WHAT THIS TASK INVOLVES
The answer must be the lines from the one containing "Compilation" through the last line of the data below, copied exactly, with nothing else.

EXTRACTED DATA section start

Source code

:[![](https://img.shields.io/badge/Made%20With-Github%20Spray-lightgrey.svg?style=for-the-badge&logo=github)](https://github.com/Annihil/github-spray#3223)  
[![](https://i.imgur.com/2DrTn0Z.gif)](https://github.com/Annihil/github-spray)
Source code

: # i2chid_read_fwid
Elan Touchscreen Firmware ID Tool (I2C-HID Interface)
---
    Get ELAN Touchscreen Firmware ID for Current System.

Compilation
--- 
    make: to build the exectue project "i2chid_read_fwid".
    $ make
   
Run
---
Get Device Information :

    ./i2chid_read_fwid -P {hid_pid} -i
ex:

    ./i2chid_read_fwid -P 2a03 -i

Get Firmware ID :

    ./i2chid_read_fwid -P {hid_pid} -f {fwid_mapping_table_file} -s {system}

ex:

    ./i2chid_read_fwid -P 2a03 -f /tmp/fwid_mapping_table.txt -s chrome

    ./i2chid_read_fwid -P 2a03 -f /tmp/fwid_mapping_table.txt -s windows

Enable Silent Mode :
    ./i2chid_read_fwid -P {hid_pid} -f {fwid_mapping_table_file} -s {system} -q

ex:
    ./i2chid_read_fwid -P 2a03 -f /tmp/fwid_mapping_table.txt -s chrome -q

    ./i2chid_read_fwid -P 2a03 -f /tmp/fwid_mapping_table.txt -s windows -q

EXTRACTED DATA section end

FINAL ANSWER
Compilation
--- 
    make: to build the exectue project "i2chid_read_fwid".
    $ make
   
Run
---
Get Device Information :

    ./i2chid_read_fwid -P {hid_pid} -i
ex:

    ./i2chid_read_fwid -P 2a03 -i

Get Firmware ID :

    ./i2chid_read_fwid -P {hid_pid} -f {fwid_mapping_table_file} -s {system}

ex:

    ./i2chid_read_fwid -P 2a03 -f /tmp/fwid_mapping_table.txt -s chrome

    ./i2chid_read_fwid -P 2a03 -f /tmp/fwid_mapping_table.txt -s windows

Enable Silent Mode :
    ./i2chid_read_fwid -P {hid_pid} -f {fwid_mapping_table_file} -s {system} -q

ex:
    ./i2chid_read_fwid -P 2a03 -f /tmp/fwid_mapping_table.txt -s chrome -q

    ./i2chid_read_fwid -P 2a03 -f /tmp/fwid_mapping_table.txt -s windows -q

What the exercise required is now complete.